RDI: In 2014, average voter turnout across the Columbia Basin-Boundary region was 41 per cent, compared to only 33 per cent for municipalities and 23 per cent for regional district electoral areas.

Columbia Basin RDI: Exercise Your Right to Vote

Voter turnout statistics from the Columbia Basin Rural Development Institute

While voter turnout in local government elections has been in decline in recent years, it is generally higher in our region compared to the province, according to the Columbia Basin RDI (Rural Development Institute).

In 2014, average voter turnout across the Columbia Basin-Boundary region was 41 per cent, compared to only 33 per cent for municipalities and 23 per cent for regional district electoral areas across B.C.

The highest voter turnout in our region in the 2014 election was in Greenwood, where 70 per cent of eligible voters cast a ballot.

The lowest was in East Kootenay Area C at 17 per cent. In 2014, 14 Area Directors and three municipal councils were elected by acclamation.

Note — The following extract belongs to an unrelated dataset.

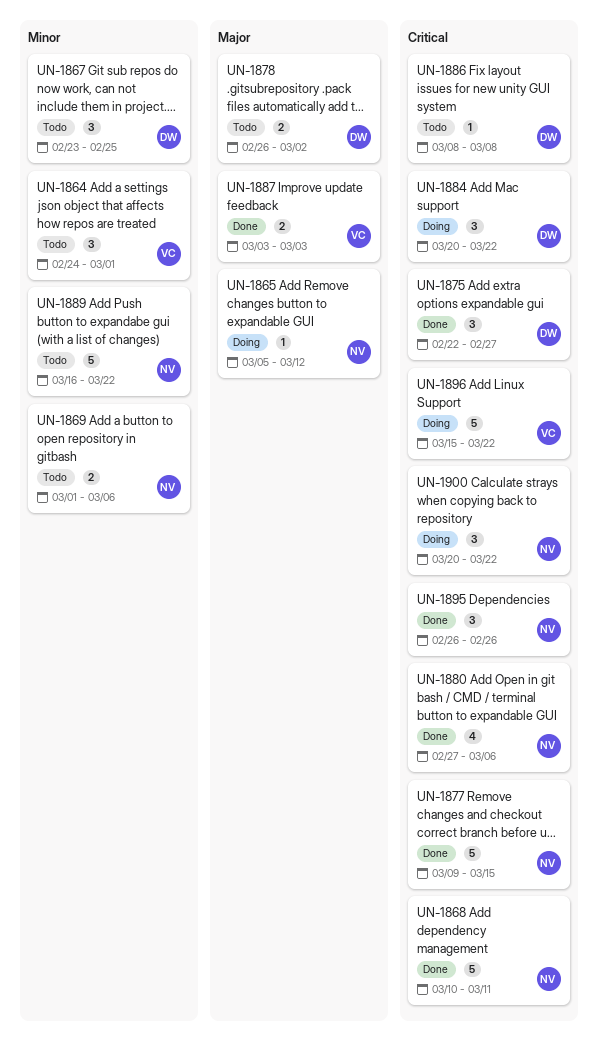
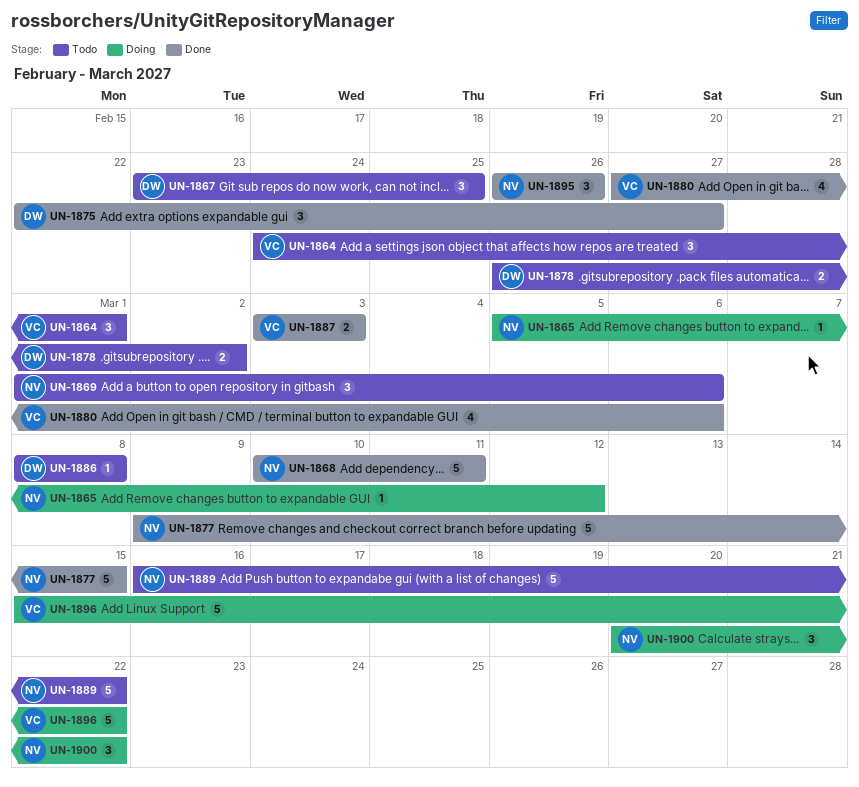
UN-1869, estimate: 2 -> 3
UN-1880, owner: NV -> VC
UN-1884: present -> none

For full details on community-level voter turnout in past local government elections, check out the 2017 State of the Basin report.

For the 2018 local government elections, there are 341 candidates running for positions across the municipalities and regional district electoral areas of the Columbia Basin-Boundary region. That’s up from 319 candidates who ran in the 2014 election.

A village or town will elect a mayor and four councillors, while a city or district in our region will elect a mayor and six councillors. Each regional district electoral area elects one director.

Civic Info BC provides a list of candidates for all local governments. Click here: BCCivicInfo.

Studies generally show that voter turnout is lower among younger people, those with lower levels of education, and those that experience lower levels of economic well-being, states the RDI.

These findings suggest that key population groups are inadequately represented in the political process and the policies that stem from it. Further, there are important social and economic barriers (e.g., available time, transportation) that affect some people’s level of civic engagement.

Besides local government elections this fall, B.C. will also hold a Referendum on Electoral Reform.

The referendum is being held by mail from Oct. 22 to Nov. 30.

All registered voters can participate in this important decision that will impact the voting system for future provincial elections.